> The data:
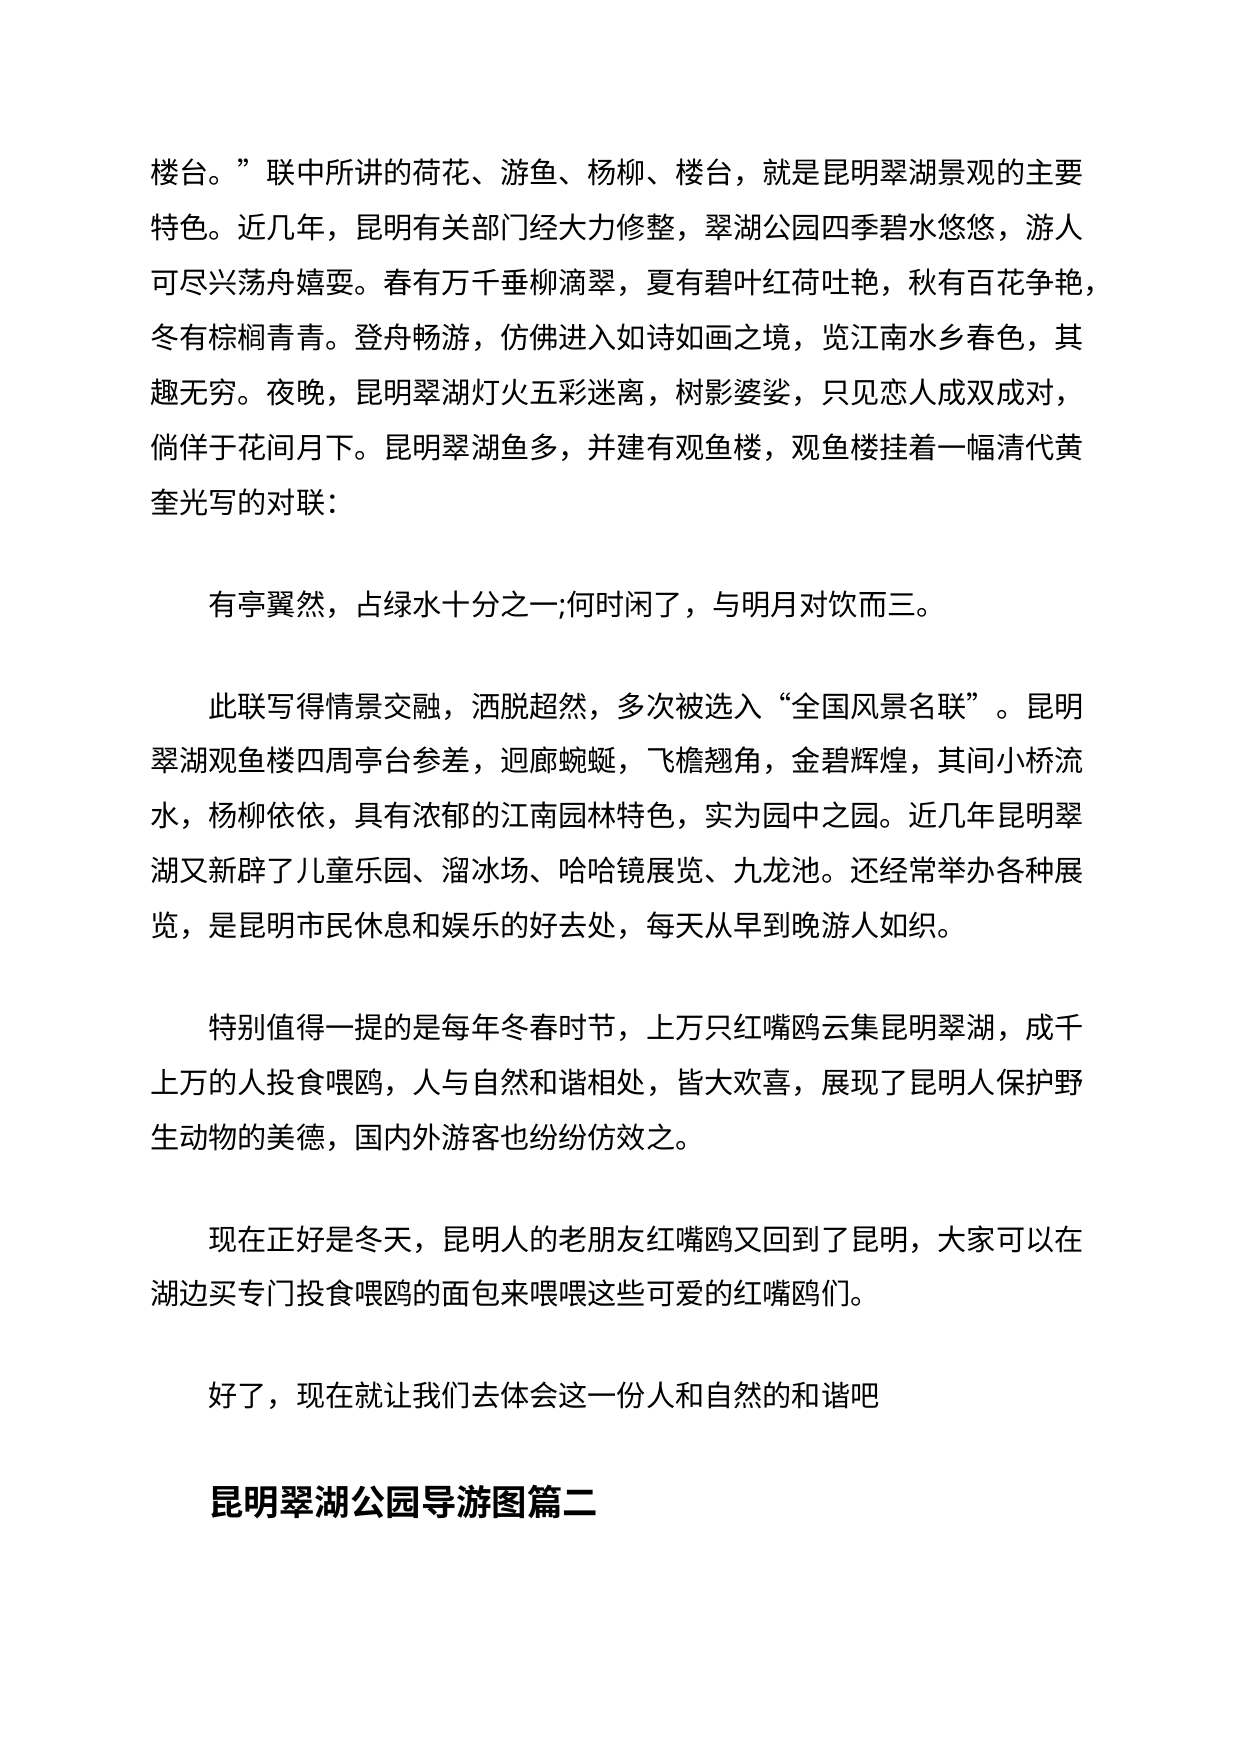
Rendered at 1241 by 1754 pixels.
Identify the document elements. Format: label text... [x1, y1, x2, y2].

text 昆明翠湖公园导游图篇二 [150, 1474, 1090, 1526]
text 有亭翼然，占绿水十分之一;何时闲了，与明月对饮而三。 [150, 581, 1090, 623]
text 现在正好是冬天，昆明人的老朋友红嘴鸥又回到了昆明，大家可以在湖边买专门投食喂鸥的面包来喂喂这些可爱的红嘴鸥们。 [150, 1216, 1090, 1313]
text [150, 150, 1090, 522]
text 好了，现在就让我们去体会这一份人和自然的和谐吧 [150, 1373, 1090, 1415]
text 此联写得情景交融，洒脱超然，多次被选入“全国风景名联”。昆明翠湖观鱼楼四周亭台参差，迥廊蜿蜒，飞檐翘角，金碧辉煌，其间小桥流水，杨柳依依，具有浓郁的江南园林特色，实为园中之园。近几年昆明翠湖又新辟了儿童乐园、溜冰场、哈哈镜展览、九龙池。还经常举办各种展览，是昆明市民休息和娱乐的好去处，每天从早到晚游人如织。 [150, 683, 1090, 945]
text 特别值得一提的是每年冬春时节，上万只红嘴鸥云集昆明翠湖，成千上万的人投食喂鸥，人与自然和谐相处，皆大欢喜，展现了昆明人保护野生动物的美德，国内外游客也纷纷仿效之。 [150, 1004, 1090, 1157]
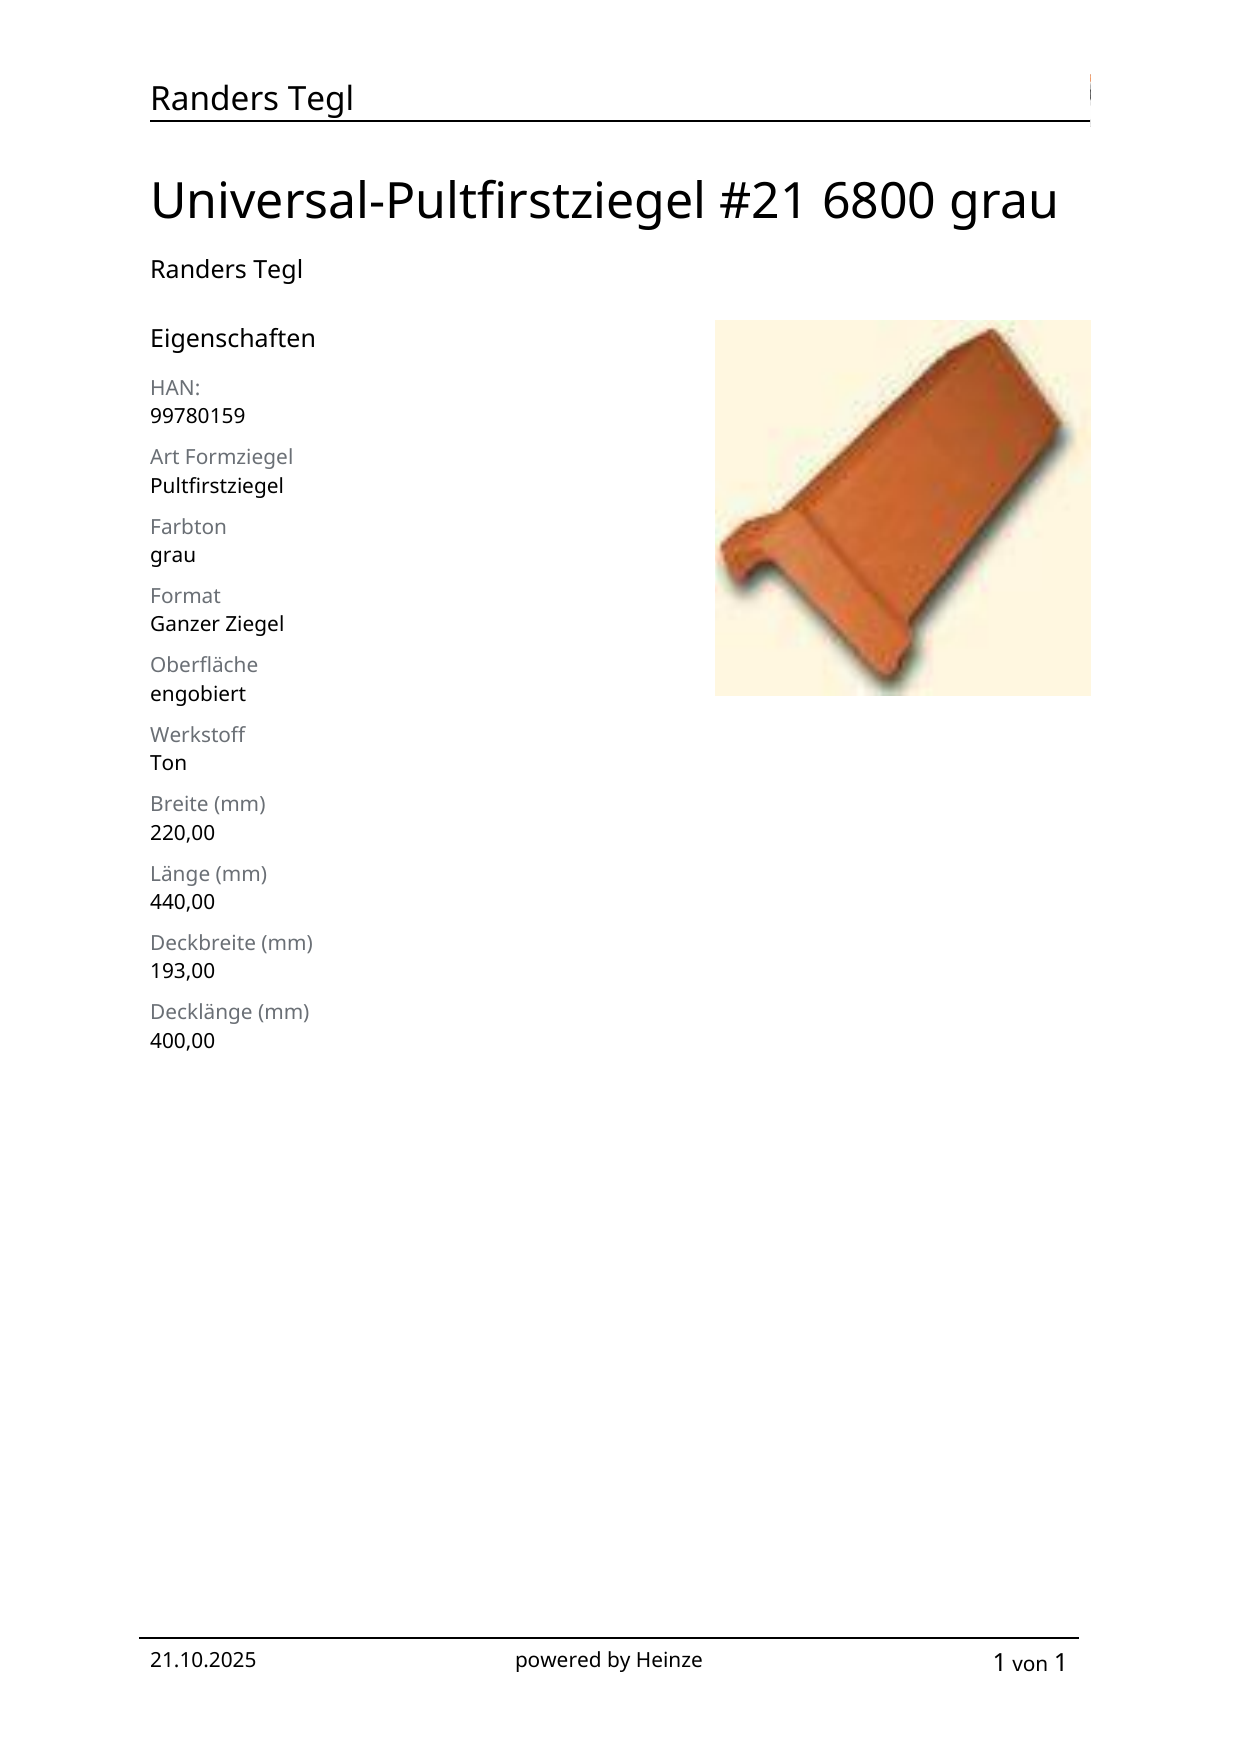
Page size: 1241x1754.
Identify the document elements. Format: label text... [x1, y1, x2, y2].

* * *

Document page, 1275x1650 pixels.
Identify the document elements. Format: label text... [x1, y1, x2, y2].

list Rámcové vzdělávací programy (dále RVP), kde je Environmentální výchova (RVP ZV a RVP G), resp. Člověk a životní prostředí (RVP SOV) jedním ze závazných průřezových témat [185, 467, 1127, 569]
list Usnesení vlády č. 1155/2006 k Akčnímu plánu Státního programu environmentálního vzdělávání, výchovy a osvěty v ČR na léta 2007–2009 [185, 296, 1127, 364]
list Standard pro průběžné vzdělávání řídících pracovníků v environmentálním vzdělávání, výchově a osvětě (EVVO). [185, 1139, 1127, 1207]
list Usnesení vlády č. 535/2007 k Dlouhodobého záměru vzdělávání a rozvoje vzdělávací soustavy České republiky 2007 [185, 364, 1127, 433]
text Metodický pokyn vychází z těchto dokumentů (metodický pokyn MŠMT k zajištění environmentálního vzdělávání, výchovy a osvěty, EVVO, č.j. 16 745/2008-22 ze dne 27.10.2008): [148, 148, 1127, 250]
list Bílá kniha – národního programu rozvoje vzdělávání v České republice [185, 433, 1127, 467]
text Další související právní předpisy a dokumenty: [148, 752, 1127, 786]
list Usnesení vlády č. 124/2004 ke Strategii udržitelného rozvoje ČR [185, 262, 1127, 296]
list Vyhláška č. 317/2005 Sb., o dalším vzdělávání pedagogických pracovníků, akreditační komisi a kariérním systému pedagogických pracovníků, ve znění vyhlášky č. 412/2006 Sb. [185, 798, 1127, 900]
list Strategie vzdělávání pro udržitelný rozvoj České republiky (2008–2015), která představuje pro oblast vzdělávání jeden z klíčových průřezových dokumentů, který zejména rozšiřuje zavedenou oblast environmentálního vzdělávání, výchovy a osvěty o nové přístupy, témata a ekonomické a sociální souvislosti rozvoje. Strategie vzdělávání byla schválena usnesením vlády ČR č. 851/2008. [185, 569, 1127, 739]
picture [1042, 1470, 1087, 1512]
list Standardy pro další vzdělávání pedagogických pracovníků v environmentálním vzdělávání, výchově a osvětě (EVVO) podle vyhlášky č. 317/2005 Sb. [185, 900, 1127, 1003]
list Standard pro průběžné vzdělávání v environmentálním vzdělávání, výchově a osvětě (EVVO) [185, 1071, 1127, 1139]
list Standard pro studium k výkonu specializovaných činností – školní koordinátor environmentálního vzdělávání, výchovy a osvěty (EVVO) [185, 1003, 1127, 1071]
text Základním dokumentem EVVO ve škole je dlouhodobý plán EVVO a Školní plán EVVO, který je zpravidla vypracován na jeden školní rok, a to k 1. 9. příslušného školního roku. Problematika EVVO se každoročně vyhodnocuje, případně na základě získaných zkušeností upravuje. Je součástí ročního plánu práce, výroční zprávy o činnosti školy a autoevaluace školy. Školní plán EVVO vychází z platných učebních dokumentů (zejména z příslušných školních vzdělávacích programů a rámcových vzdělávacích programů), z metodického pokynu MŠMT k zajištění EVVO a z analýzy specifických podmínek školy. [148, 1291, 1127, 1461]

...

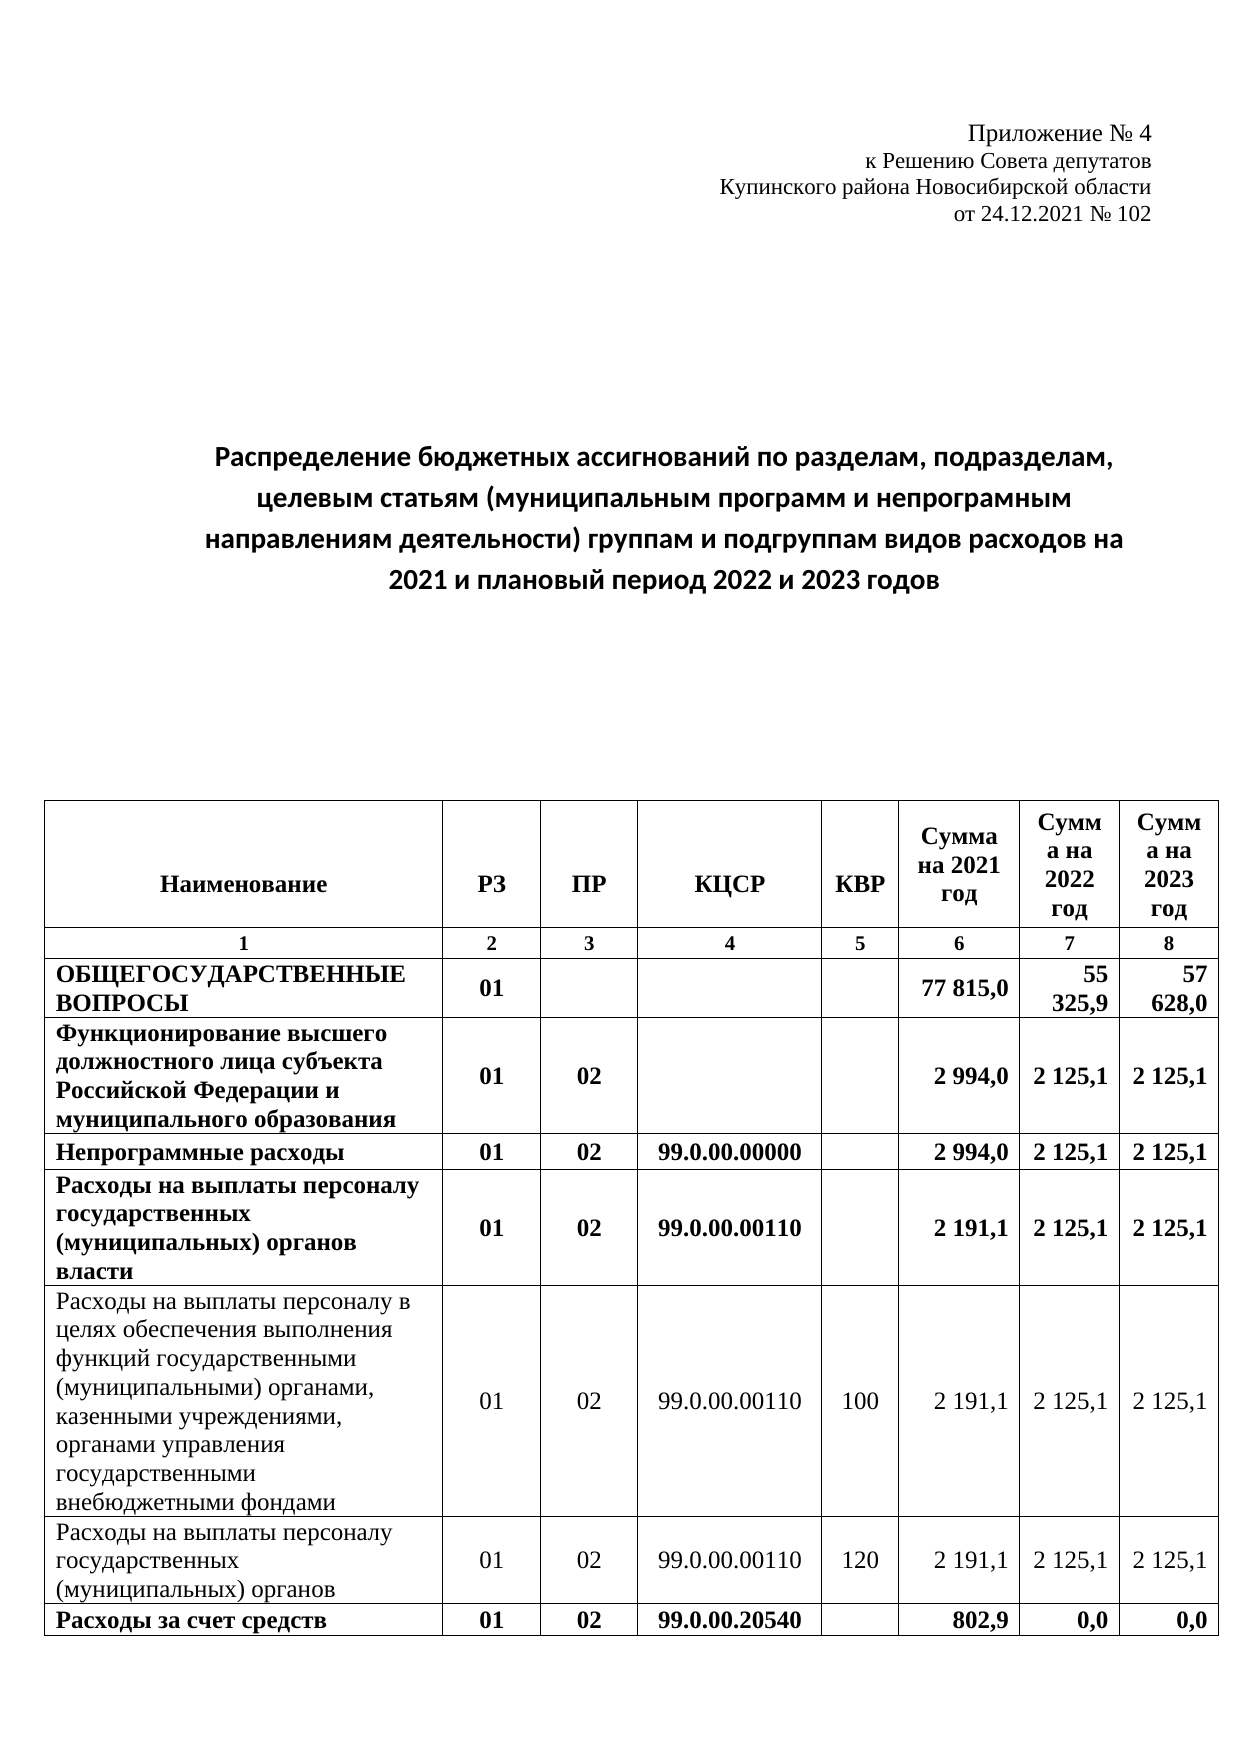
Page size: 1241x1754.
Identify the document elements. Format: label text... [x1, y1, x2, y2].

> Instruction:
Check each line of the entries above, and show every one holding the word "pixels".

> Solution for this problem:
Rendered at 1241 by 1754 pixels.
Document page, 1275x1650 pixels.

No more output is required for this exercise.